Q&A with Presentation Delivery Skills Expert Carey Bradshaw
Creative Butter, Workshop and One-on-One Coach for C-Suite Execs, Nonprofits, and Start-ups in Presentation Delivery Skills
Bringing the Secret Sauce to Presentation Delivery Carey Bradshaw is president and co-founder of Creative Butter, a marketing agency that brings on the “secret sauce.” Among many other hats, she’s on a mission to eradicate bad PowerPoint by coaching executives on presentation delivery skills.
Q: You work with C-levels, nonprofits, and start-ups to perfect their pitches to VCs and angel investors. Those are pretty important moments. What are the risks for executives who deliver average to awful presentations?
CB: Loss of credibility, for one thing. And it’s not just about the physical presentation deck. How you say it is just (if not more) important than what you are saying. Having a poor deck is bad, but it can be overcome with a stellar presentation style. Unfortunately, I rarely see this. It’s all too common for presenters to rely too heavily on their deck or (gasp!) notes. By the way, notes are strictly verboten when presenting in my coaching sessions.
Q: There are so many ways presentations can go wrong. What mistakes do you frequently see?
CB: Too many to count! Death by PowerPoint is a big one. There’s nothing worse than watching a presenter read slides to the audience. Usually this also involves lots of text or graphs that are too small for the audience to read. Another pet peeve is when presenters go crazy with transitions and fly-ins.
Q: Content overload just seems to be getting worse, in spite of it being an acknowledged bad presentation practice. How do you convince people not to cram so much into their slides?

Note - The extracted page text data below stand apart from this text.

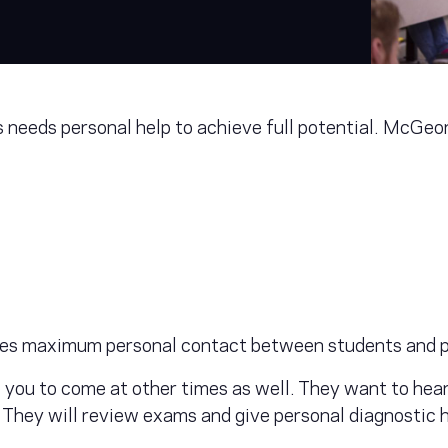
eeds personal help to achieve full potential. McGeorg
es maximum personal contact between students and p
e you to come at other times as well. They want to hea
. They will review exams and give personal diagnostic 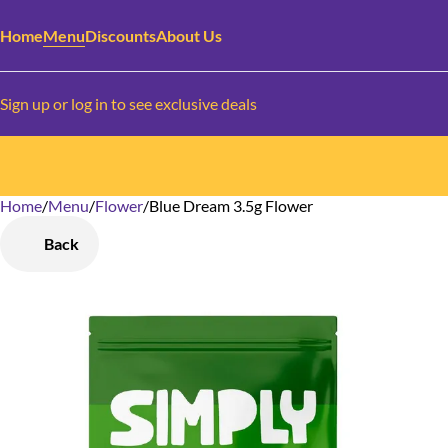
Home
Menu
Discounts
About Us
Sign up or log in to see exclusive deals
Home
0
/
Menu
/
Flower
/
Blue Dream 3.5g Flower
Back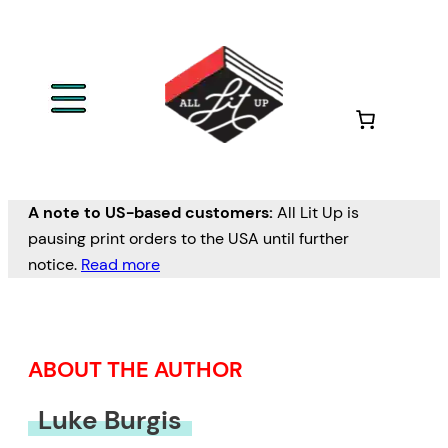
Skip
to
content
A note to US-based customers:
All Lit Up is
pausing print orders to the USA until further
notice.
Read more
ABOUT THE AUTHOR
Luke Burgis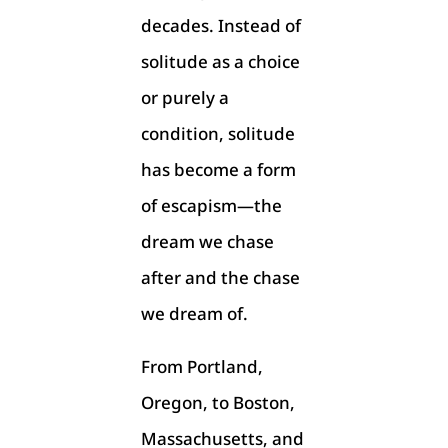
decades. Instead of
solitude as a choice
or purely a
condition, solitude
has become a form
of escapism—the
dream we chase
after and the chase
we dream of.
From Portland,
Oregon, to Boston,
Massachusetts, and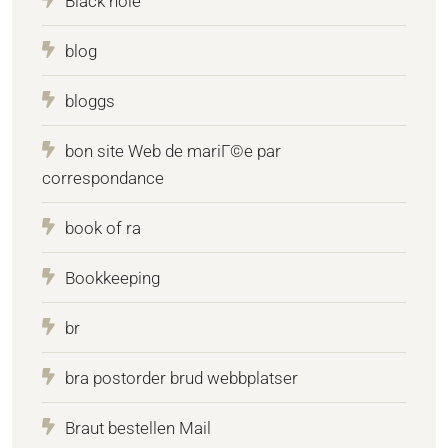
Black hole
blog
bloggs
bon site Web de mariГ©e par
correspondance
book of ra
Bookkeeping
br
bra postorder brud webbplatser
Braut bestellen Mail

CB: I abide by the 5×5 rule—no more than five bullets per slide and no more than five words per bullet. There are lots of versions of this rule, but I find that this allows enough information to impart the meaning of the slide, while not overwhelming the audience. A well-chosen graphic with a few words, combined with eye contact, confidence, and a rehearsed message, are much more impactful than watching someone read their notes to the room.
Q: How do you evaluate a client before you start working with them?
CB: I have to see a commitment to the process. I tend to work with executives, and I cover the process and time commitment in the initial meeting with them. Presenting in public is a huge fear for so many people. I like to think my process is a fun and effective way to overcome any fears or bad habits to become a more effective, credible, and authentic presenter.
Q: What does a good coaching process look like?
CB: With me, there’s homework involved, and I really push clients out of their comfort zones. I use a number of tools and activities, and many are uncomfortable for executives. I’ve been known to use everything from improv to children’s books to move people away from their habits into becoming effective presenters. I am a big fan of TED Talks and use them often as examples.